Where ChatGPT is Not Helpful


  • Library research (not yet). For now, it's best to use library databases or Google ScholarChatGPT 3.5 does not integrate current web search information. 
  • Please note that this use is almost never acceptable in courses teaching language skills.
  • Instead of ChatGPT 3.5, consider sites that summarize web search results with generative AI:
  • Asking for any information that would have dire consequences if it was incorrect (such as health, financial, legal advice, and so on). This is because of its tendency to sometimes make up answers, but still sound very confident.

Prompting

Prompts Significantly Impact ChatGPT Results


What is prompting? Simply put, it's what you type into the chat box.  How you ask ChatGPT impacts the information it returns.  Experiment:  Ask it to write something on a 12th grade level or a graduate level. 

  1. Tips for Writing Effective Prompts
  • Give it some context or a role to play.
  • Give it very detailed instructions, including how you would like the results formatted.
  • Keep conversing and asking for changes. Ask it to revise the answer in various ways.
  1. Prompt Examples

A role prompt could be, "Act as an expert in [fill in the blank]." 

  • Act as an expert community organizer.
  • Act as a high school biology teacher.
  • Act as a comedian.

An example prompt:

  • Act as an expert academic librarian. I’m writing a research paper for Sociology and I need help coming up with a topic. I’m interested in topics related to climate change. Please give me a list of 10 topic ideas related to climate change.

Example of changes: Keep conversing until you get something useful...

  • Now give me some sub-topics or research questions for [one of those topics]. And give me a list of keywords and phrases I can use to search for that topic in library databases and Google Scholar.
  • Or...I didn't like any of those topics. Please give me 10 more.
  1. Always verify the information it gives you.

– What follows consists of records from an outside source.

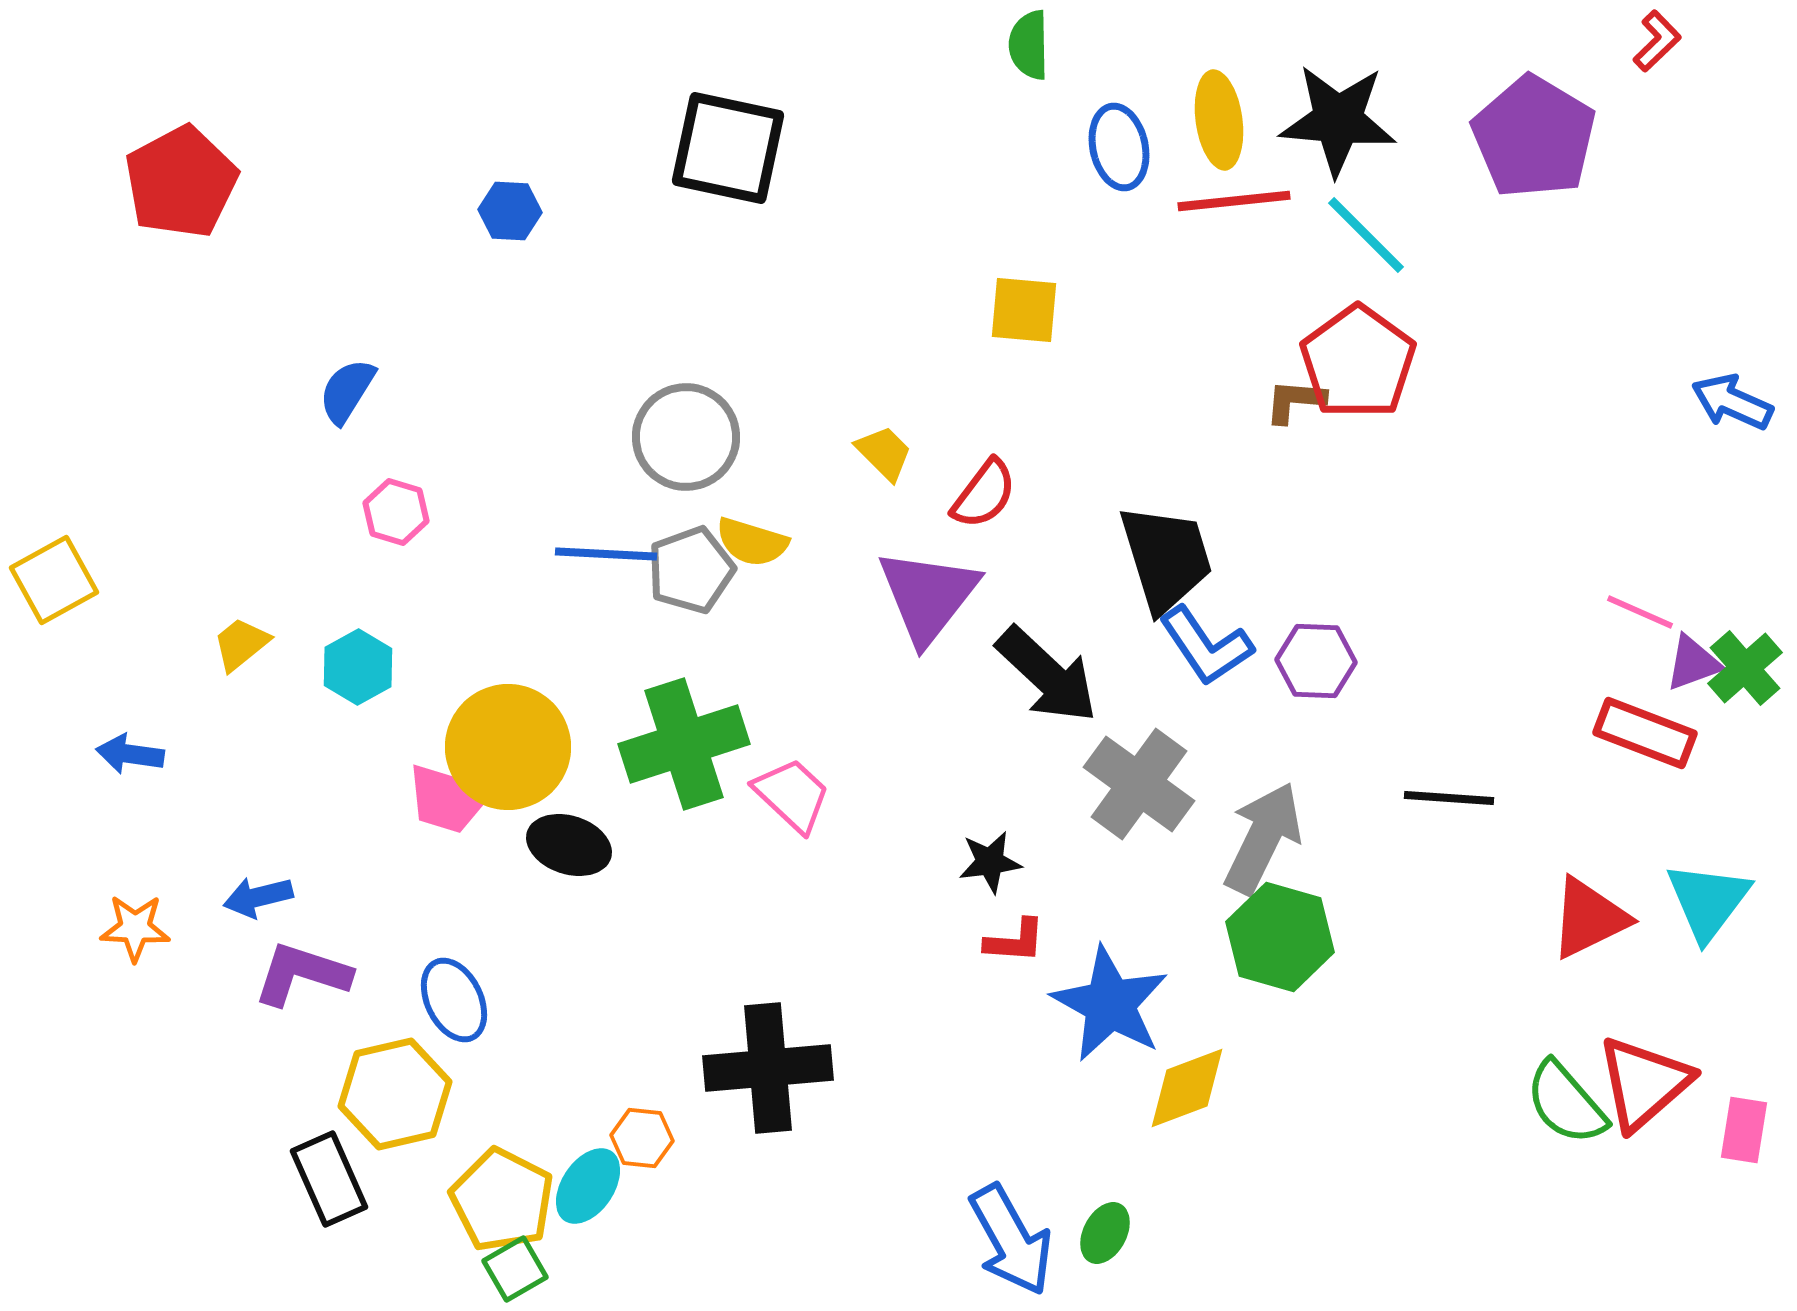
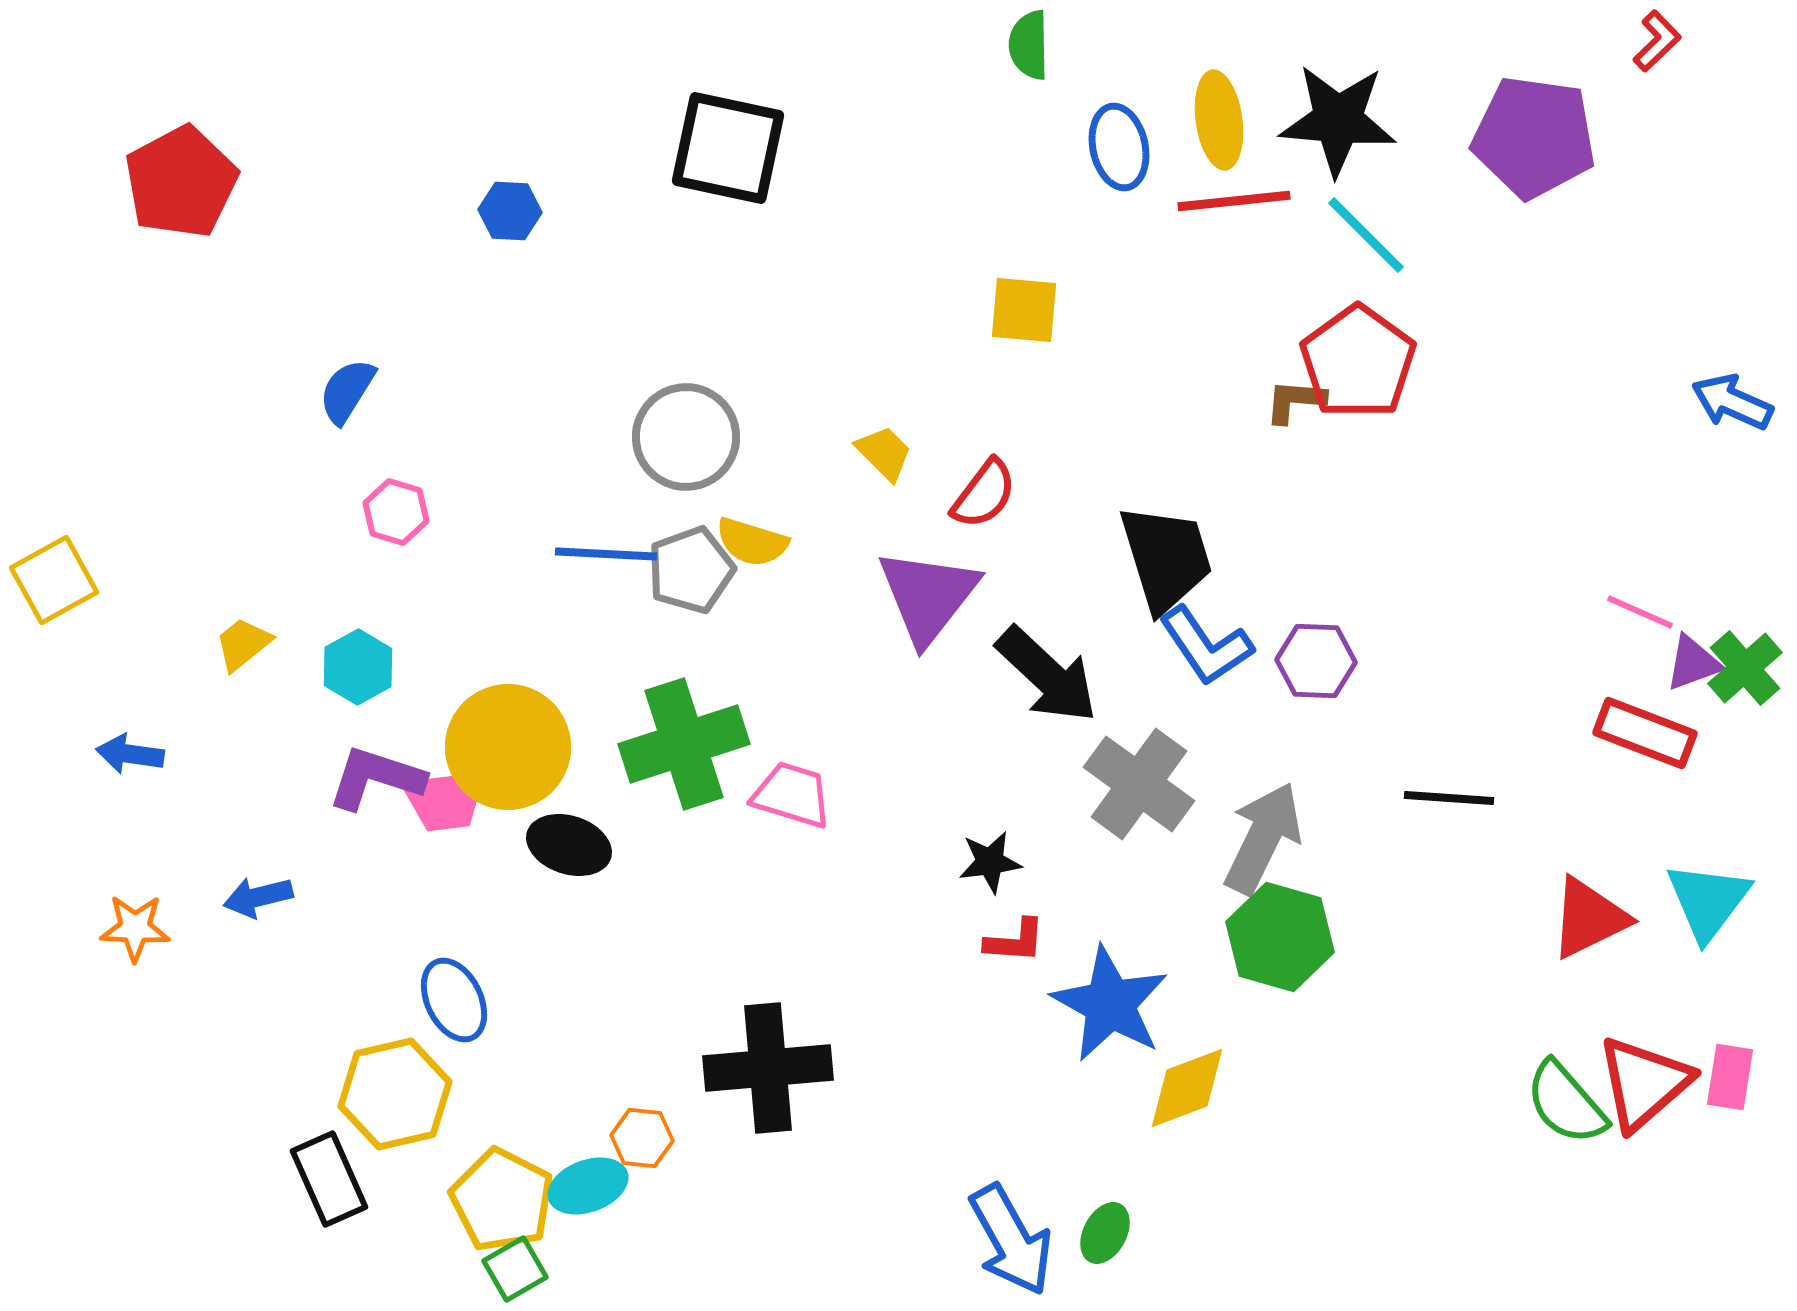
purple pentagon at (1534, 137): rotated 23 degrees counterclockwise
yellow trapezoid at (241, 644): moved 2 px right
pink trapezoid at (792, 795): rotated 26 degrees counterclockwise
pink trapezoid at (448, 799): moved 3 px left, 1 px down; rotated 24 degrees counterclockwise
purple L-shape at (302, 974): moved 74 px right, 196 px up
pink rectangle at (1744, 1130): moved 14 px left, 53 px up
cyan ellipse at (588, 1186): rotated 36 degrees clockwise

  2. Think of ChatGPT as your personal intern. Like an intern, it needs very specific instructions, and it needs you to verify the information.
  3. ChatGPT sometimes makes things up. That's because it's designed to write in a way that sounds like human writing. It's not designed to know facts.

 


More ChatGPT Tips


 

  1. Start a new chat if you change the subject.  If you change topics in the middle of a conversation, it may get confused. 
     
  2. ChatGPT remembers.    It will remember what you've said in the course of a conversation.  No need to repeat.  Just continue like you're talking to your intern.
     
  3. Don't ask the free version of ChatGPT for a list of sources. It will make them up. Instead use library search, library databases, or Google Scholar.  
     
  4. Choose an output format. In addition to paragraphs it can give you a table, a bulleted list, ascii art, multiple choice quiz questions, emojis, computer code, and more.
     
  5. View the history of your conversations in ChatGPT.  In the settings you can delete your history and turn off the saving of future history. You can also export your history and save it on your own computer.
     
  6. Don't enter provide personal or private data in ChatGPT, because OpenAI may use your input to help improve the model. The free version is a research experiment.  If you don't want your data used to help improve ChatGPT, you can turn it off in the settings (which means it also won't save your previous chats for your own viewing).